Diagnosis of exclusion
Paul Martin, MD, chief, division of digestive health and liver diseases, Mandel Chair in Gastroenterology and professor of medicine at the University of Miami, said in an interview that he hopes RECAM will become widely used and better address a condition that sometimes doesn’t get enough attention. DILI remains underappreciated, he said, despite it being a major cause of morbidity and mortality in some patients.
“Any algorithm or criteria that can improve diagnostic accuracy is useful because typically it is a diagnosis of exclusion,” Dr. Martin said. “This new system seems to be as good as any other prior algorithms to diagnose drug-induced liver injury.”
He added, “This should help clinicians with individual patients with unexplained liver disease.”
The authors noted some limitations. RECAM was developed in U.S. and Spanish cohorts, so its performance in other regions is unclear. Both registries have minimum enrollment requirements for liver enzyme and bilirubin elevation, so it is not known how effective RECAM is in less severe cases. It also needs to be tested by other clinicians, including nonhepatologists.

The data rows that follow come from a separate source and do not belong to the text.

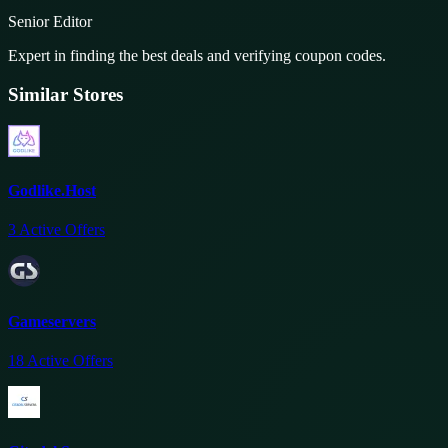
Senior Editor
Expert in finding the best deals and verifying coupon codes.
Similar Stores
Godlike.Host
3
Active Offers
Gameservers
18
Active Offers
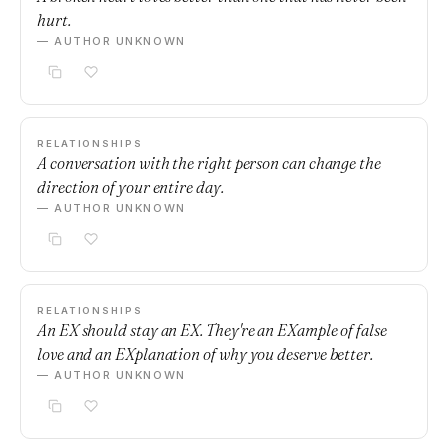
hurt.
— AUTHOR UNKNOWN
RELATIONSHIPS
A conversation with the right person can change the
direction of your entire day.
— AUTHOR UNKNOWN
RELATIONSHIPS
An EX should stay an EX. They're an EXample of false
love and an EXplanation of why you deserve better.
— AUTHOR UNKNOWN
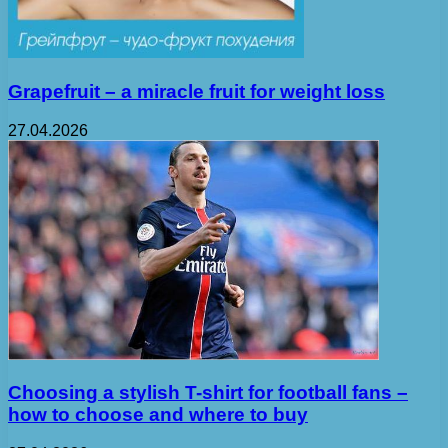
Grapefruit – a miracle fruit for weight loss
27.04.2026
Choosing a stylish T-shirt for football fans –
how to choose and where to buy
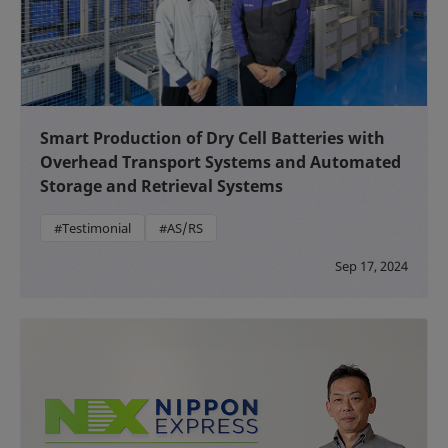
Smart Production of Dry Cell Batteries with
Overhead Transport Systems and Automated
Storage and Retrieval Systems
#Testimonial
#AS/RS
Sep 17, 2024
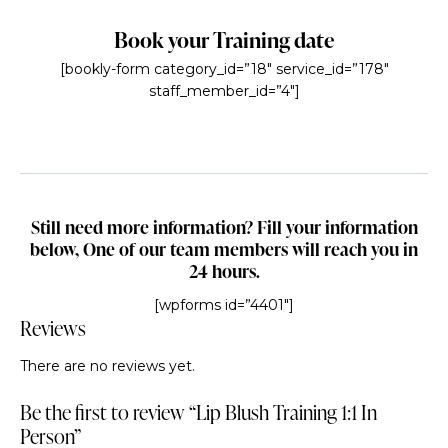
Book your Training date
[bookly-form category_id=”18″ service_id=”178″
staff_member_id=”4″]
Still need more information? Fill your information
below, One of our team members will reach you in
24 hours.
[wpforms id=”4401″]
Reviews
There are no reviews yet.
Be the first to review “Lip Blush Training 1:1 In
Person”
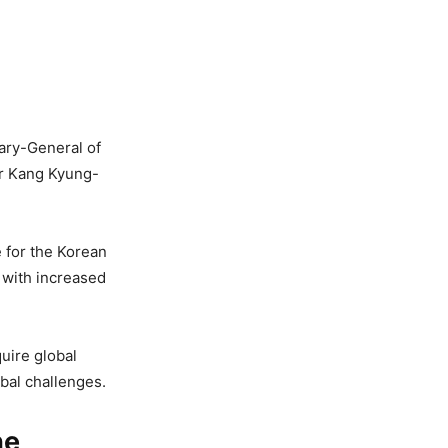
tary-General of
er Kang Kyung-
e for the Korean
 with increased
quire global
bal challenges.
he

The authors also added, “It is currently limited to single-agent medication cases leaving the user to score each medication individually in multidrug cases. However, any competing medication causing loss of points in the RUCAM, probably deserves its own RECAM score.”
The DILIN is structured as a cooperative agreement with funds provided by the National Institute of Diabetes and Digestive and Kidney Diseases.
Dr. Hayashi is employed by the FDA, but the conclusions of this paper do not reflect any opinion of the FDA. One coauthor has advised Pfizer, GSK, and NuCANA through Nottingham University Consultants, and another has received support from Gilead and AbbVie and consulted for Sanofi. The remaining authors have no conflicts. Dr. Martin reports no relevant financial relationships.